KS: Two key elements are trust and communication. Part of establishing a trust relationship comes from educating faculty about what our office does and doesn’t do. This ties back to the first question about the benefits of our collaborative approach. Faculty want to be certain that the academic control of the program remains with them and that Mizzou Online will not encroach on that space. Assuring faculty that we respect that boundary, and repeatedly demonstrating that respect whenever academic issues arises greatly alleviates this concern. We have developed a process for regularly communicating with our partners about all things related to their programs. Each online program is assigned a Mizzou Online program coordinator who is the go-to for questions and concerns.
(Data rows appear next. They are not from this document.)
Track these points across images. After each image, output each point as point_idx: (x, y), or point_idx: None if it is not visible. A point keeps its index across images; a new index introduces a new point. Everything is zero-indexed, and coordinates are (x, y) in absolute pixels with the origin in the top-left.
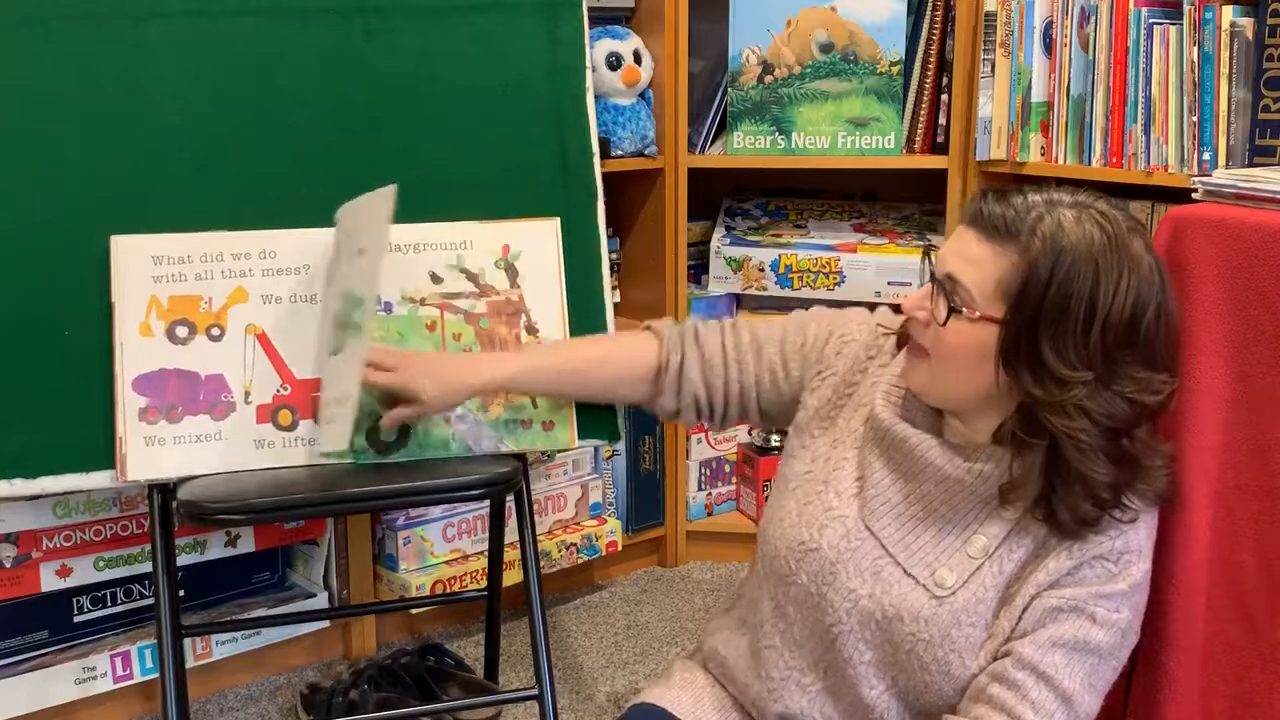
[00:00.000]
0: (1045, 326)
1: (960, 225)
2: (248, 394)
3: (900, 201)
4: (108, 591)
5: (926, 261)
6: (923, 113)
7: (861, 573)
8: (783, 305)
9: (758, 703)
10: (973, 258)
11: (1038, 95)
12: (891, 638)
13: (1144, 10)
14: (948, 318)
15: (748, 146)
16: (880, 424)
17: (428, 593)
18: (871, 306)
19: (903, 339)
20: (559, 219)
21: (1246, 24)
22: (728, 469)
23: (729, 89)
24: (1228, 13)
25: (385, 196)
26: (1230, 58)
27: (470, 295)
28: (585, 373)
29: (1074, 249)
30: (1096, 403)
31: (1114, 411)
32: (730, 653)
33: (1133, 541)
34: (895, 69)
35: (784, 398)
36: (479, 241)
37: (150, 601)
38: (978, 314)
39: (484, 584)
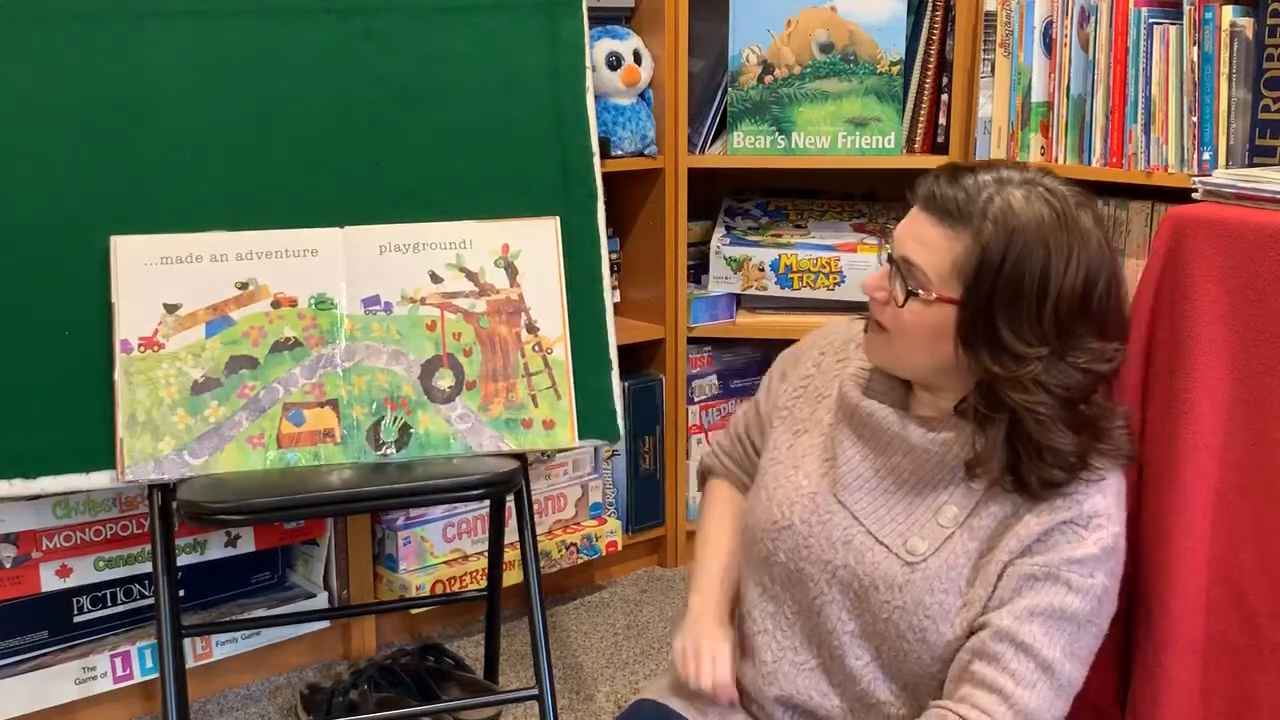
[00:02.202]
0: (1000, 306)
1: (914, 207)
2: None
3: (900, 201)
4: (108, 591)
5: (883, 242)
6: (923, 113)
7: (834, 544)
8: (783, 305)
9: (752, 690)
10: (927, 240)
11: (1038, 95)
12: (869, 606)
13: (1144, 10)
14: (906, 300)
15: (748, 146)
16: (848, 402)
17: (428, 593)
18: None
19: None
20: (558, 217)
21: (1246, 24)
22: None
23: (729, 89)
24: (1228, 13)
25: None
26: (1230, 58)
27: (470, 294)
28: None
29: (1025, 229)
30: (1053, 375)
31: (1070, 382)
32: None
33: (1100, 505)
34: (895, 69)
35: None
36: (478, 241)
37: (150, 601)
38: (934, 296)
39: (484, 584)
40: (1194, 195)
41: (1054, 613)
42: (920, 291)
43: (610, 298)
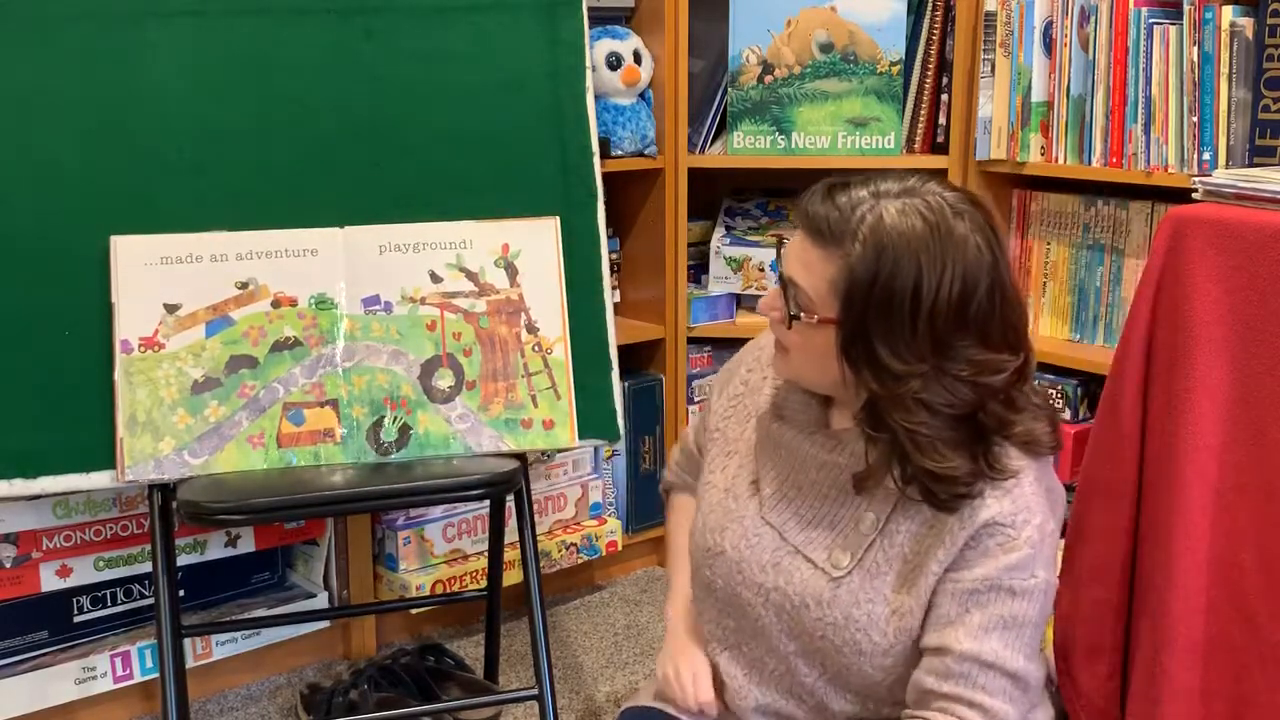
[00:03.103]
0: (874, 324)
1: (797, 226)
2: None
3: None
4: (108, 591)
5: (779, 255)
6: (923, 113)
7: (764, 567)
8: None
9: (732, 707)
10: (806, 261)
11: (1038, 95)
12: (804, 626)
13: (1144, 10)
14: (790, 322)
15: (748, 146)
16: (762, 426)
17: (428, 593)
18: None
19: None
20: (558, 217)
21: (1246, 24)
22: None
23: (729, 89)
24: (1228, 13)
25: None
26: (1230, 58)
27: (470, 294)
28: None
29: (894, 246)
30: (934, 392)
31: (955, 398)
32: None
33: (1020, 500)
34: (895, 69)
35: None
36: (478, 241)
37: (150, 601)
38: (815, 318)
39: (484, 584)
40: (1194, 195)
41: (1008, 623)
42: (802, 314)
43: (610, 298)
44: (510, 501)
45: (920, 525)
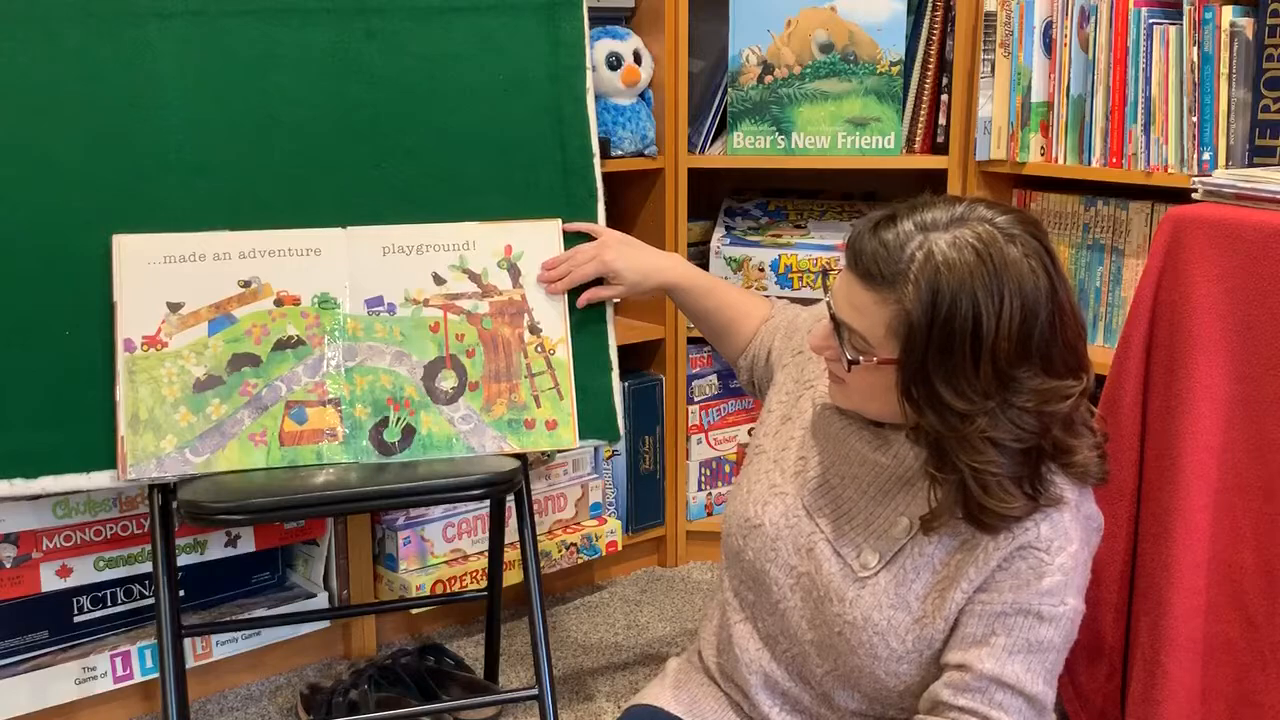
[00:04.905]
0: (935, 366)
1: (844, 265)
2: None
3: (900, 203)
4: (108, 591)
5: (826, 292)
6: (923, 113)
7: (799, 550)
8: None
9: (736, 678)
10: (858, 304)
11: (1038, 95)
12: (825, 618)
13: (1144, 10)
14: (849, 367)
15: (748, 146)
16: (815, 408)
17: (428, 593)
18: None
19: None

In short, Mizzou Online’s mission is to increase access to a University of Missouri education via online education. As I indicated previously, we cannot accomplish our mission without partnerships with the academic departments. When considering a move into online education, departments are often concerned about the additional work that the online program will create for their faculty and staff. As university budgets shrink, departments have become accustomed to doing more with less, but many feel they are at a breaking point. They cannot envision how to do more without additional resources. Mizzou Online provides resources that enable departments to take this step:

  • Seed money for online program development
  • Revenue share for enrollments in online programs
  • Logistical support in areas such as student services, program coordination, marketing, research, and state authorization.

As we grow together, we each receive benefits.

Evo: What advice would you share with other online program leaders looking to solidify relationships with partnerships with faculties on main campus?

KS: Be a proactive problem solver. One thing that has worked for us is to identify pain points departments face in the online arena and find ways to alleviate them. For example, we established an advisory council of representatives from departments with online programs to help us gather information about their needs. We’ve also just launched a distance student support services team charged with identifying gaps in support services for campus students and distance students.

Be open, honest, transparent, forth-coming, communicative, etc—employ all those buzzwords! For many departments, online education represents a very small portion of their overall work. When departmental leadership changes, there is often a loss of awareness and understanding on the department’s online efforts. It helps the new leadership get up to speed when we initiate communication about their programs, resources available through our office, and so forth. When planning changes to policies or practices, it’s important to communicate those changes before implementing them so that departments aren’t caught off guard.

Be customer focused. The departments are our customers. I don’t think it is possible to reiterate too often to our own staff or the department that Mizzou Online is a support unit for the departments. We succeed only when they succeed.